Jerash - one of Jordans major attractions are the ruins at Jerash which is one of the best preserved and best examples in the Middle East of a Roman provincial city located 50 km north of Amman. The city has been inhabited since Neolithic times and the entrance was once a Triumphal Arch but the city is now entered through the south gate. Inside Jerash there is the temple of Zeus and the huge oval shaped Forum which is one of the destinctive images of the city. The biggest building on the site located in the centre of Jerash is the Temple of artemis and behind the temple is the 5000 spectator South Theatre built in the 1st century.
Petra - the most famous and awe inspiring attraction in Jordan is the Nabatean city of Petra nestled in the mountains south of the Dead Sea 280km from Amman on the Desert Highway. The 9000 year old rose red city has been shrouded in myth and legend for centuries and it is easy to see why. The many tombs, temples and Bedouin caves carved into the rock create a magical atmosphere and 200 m high walls along the entrance will make you feel incredibly small. One of the not to be missed sights is the Monastery where you can truly experience Petra's immensity and power as well as take in some breathtaking views.
Wadi Seer - located about 24 km south east of Amman, the high desert plateau suddenly disapears and the lush tree covered valley of Seer appears. 10 km from the village lies the ruins of Qasr al Abd (Castle of the slave) and the ancient Iraq al Amir (caves of the prince). The castles most interesting feature is the north entrance with one of the origional carved animals, a giant stone lion which pears over visitors. The origional estate and castle was surrounded by a wall and included a lake and a park. The castle is unique as it is built from some of the largest blocks in the Middle East and was flattened by a earthquake in 362 CE and has now been partially restored. About 500 m from Qasr on the left is a group of manmade canes cut from the rock known as Iraq al Amir. The 11 caves were once used as cavalry stables but today are used by villagers to house their goats.
Aqaba - Jordans only port town Aqaba has some fantastic beaches. Try Holiday beach or Aquamarine which has troops of traditional Arab dancers that sometimes perform. The waters around Aqaba are also perfect for scuba diving, deep sea fishing, snorkelling and boat trips to view whale sharks, flying fish and dolphins can be arranged.
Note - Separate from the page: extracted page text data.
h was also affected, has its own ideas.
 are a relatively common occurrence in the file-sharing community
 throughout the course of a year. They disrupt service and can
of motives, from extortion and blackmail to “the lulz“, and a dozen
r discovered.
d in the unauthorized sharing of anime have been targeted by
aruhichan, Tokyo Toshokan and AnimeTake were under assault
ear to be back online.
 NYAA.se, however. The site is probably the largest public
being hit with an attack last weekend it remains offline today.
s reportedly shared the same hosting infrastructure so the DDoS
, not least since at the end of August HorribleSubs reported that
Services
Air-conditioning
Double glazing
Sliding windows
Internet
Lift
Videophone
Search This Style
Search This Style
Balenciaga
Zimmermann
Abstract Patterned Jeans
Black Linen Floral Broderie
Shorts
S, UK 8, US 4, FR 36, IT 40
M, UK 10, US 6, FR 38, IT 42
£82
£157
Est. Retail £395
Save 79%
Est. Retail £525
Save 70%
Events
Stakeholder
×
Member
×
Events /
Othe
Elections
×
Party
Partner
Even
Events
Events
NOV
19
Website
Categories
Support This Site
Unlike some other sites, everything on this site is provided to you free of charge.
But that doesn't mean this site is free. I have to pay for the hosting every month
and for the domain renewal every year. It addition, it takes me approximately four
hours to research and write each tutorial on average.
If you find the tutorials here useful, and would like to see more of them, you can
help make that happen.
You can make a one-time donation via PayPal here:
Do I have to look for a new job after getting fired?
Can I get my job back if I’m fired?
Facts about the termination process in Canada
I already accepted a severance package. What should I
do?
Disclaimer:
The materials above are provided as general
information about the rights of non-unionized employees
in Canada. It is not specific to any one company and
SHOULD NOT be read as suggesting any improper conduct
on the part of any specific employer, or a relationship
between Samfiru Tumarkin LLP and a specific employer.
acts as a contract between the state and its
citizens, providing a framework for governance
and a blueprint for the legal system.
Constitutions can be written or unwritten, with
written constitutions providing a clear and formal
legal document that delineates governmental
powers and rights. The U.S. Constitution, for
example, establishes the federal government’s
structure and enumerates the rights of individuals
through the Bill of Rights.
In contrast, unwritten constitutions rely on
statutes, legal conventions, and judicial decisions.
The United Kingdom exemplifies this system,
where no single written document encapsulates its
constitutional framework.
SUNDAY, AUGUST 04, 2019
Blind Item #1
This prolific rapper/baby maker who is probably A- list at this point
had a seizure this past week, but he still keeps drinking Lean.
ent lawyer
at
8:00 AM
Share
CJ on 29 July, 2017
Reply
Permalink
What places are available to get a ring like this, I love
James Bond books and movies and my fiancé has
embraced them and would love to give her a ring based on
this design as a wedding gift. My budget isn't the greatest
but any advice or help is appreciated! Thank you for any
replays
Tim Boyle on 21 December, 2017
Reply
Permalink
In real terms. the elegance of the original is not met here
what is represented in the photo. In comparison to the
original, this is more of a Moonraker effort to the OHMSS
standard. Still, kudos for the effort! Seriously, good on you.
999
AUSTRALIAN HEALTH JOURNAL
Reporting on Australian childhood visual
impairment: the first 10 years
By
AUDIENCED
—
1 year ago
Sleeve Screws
Dead Sea - lying in the salty waters of the Dead Sea and feeling weightless is a must when visiting Jordan. Near the north end of the Dead Sea in Suweimeh is a beach resort with a fresh water waterfall for rinsing. Please remember to always rinse your skin after being in the see, do not shave beforehand and take some eye drops with you.
Moving Around Jordan
The Jett Bus company runs between the major towns such as Amman to Aqaba, the King Hussein Bridge, Flammamat Main and Petra. Private bus routes run from Amman to Aqaba and Irbid.
A good way to travel to and between smaller cities is by minibus service but are usually crowded and rather iregular but are cheaper than private taxis on the same route. Taxis are however the fastest and most convenient way to travel. There is only one domestic air route in Jordan which is between Amman and Aqaba.
National festival and holidays
Ramadan - the biggest event on the Islamic calender is the month long fast where those of the Islamic faith eat nothing between sunup and sunset. It is best to be sensitive to this fact when visiting during Ramadan.
Eid al Adah - held around Februray. This is traditionally the time when muslims make their pilgramige to Mecca and is one of the big feasts of the year.